Tenho lembranças vívidas da infância que denunciam isso. Uma delas é quase um clássico pessoal: pintei a bandeira do Brasil de laranja em vez de verde.

Com o tempo, desenvolvi estratégias que só mais tarde descobriria serem comuns entre daltônicos. No estojo de lápis de cor, o marrom, a cor mais traiçoeira para mim, ficava sempre no mesmo canto. Era ele o escolhido para pintar troncos de árvore. E se o lápis saía do lugar, eu pedia ajuda: "Me passa o marrom?" Funcionava razoavelmente bem.

Até o dia em que, no ensino médio, durante uma aula de genética, ouvi sobre uma condição em que algumas pessoas não distinguem certas cores. Bum. Fez-se a luz. Não era um problema só meu, cerca de 2% das pessoas são como eu. Não era erro, era diferença.

Depois disso, encontrei outros daltônicos. Troquei histórias, dei risada com memes como aquele do vestido (azul e preto ou branco e dourado?). Ver pessoas não daltônicas discordarem sobre as cores me dá uma sensação quase de vingança poética. Tipo: “Bem-vindos ao meu mundo.”

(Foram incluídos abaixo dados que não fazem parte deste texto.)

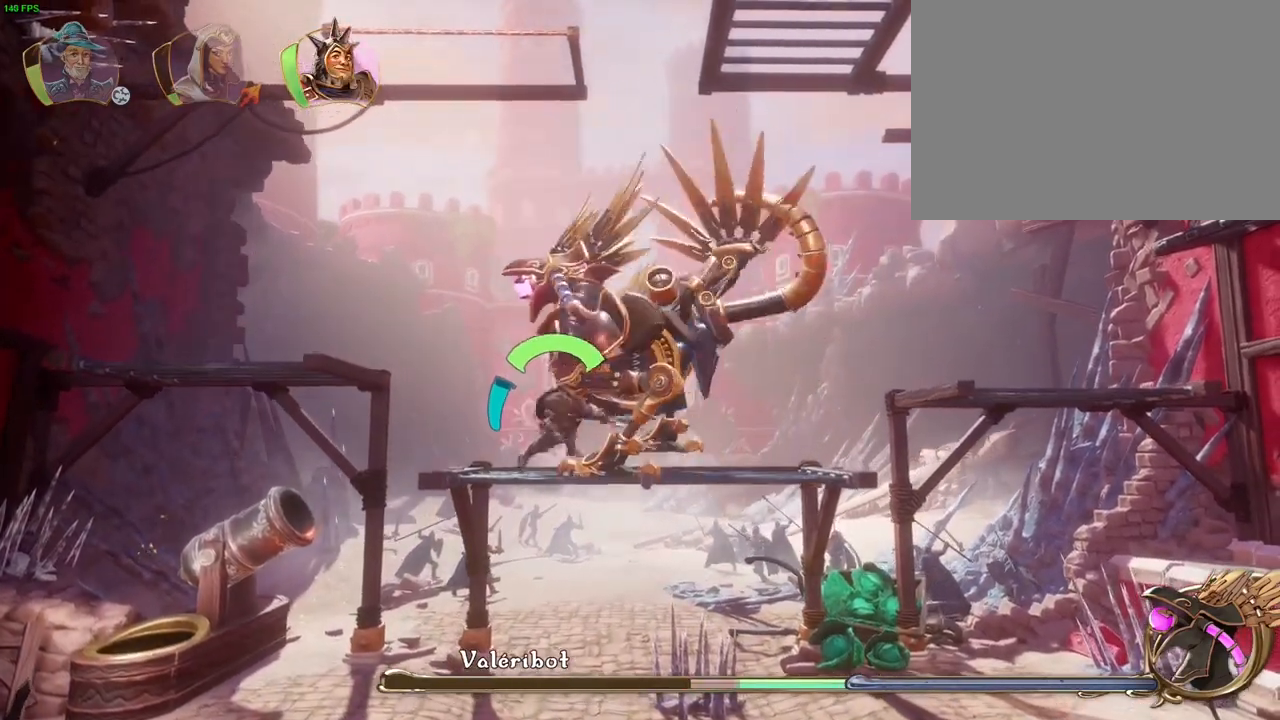
{"dt_ms": 500, "buttons": ["SQUARE"], "left_stick": "right", "right_stick": "center", "events": [[50, "SQUARE", "up"], [117, "SQUARE", "down"], [217, "SQUARE", "up"], [300, "TRIANGLE", "down"], [383, "TRIANGLE", "up"], [467, "SQUARE", "down"]]}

Claro, ainda há o lamento. Nunca verei o verde como a maioria vê. Para mim, folhas vivas e grama têm um tom alaranjado. Quando secam, viram algo parecido com marrom ou um verde desbotado. O roxo também se perde no meio do caminho. Mas tudo bem. Hoje, até me divirto ao falar disso.

Aliás, sempre que aparece uma matéria sobre o tema, paro para ler. Como a do Diário da Região com o bombeiro Lincoln Rafael Possidonio, que ganhou um óculos para corrigir essas confusões de cores. A mais recente foi no Medium, escrita por Anna Dorn. O título já fisgou minha atenção: "Por que a cor rosa não existe realmente." Ela conta que, desde criança, se perguntava se o rosa que via era o mesmo rosa que os outros viam.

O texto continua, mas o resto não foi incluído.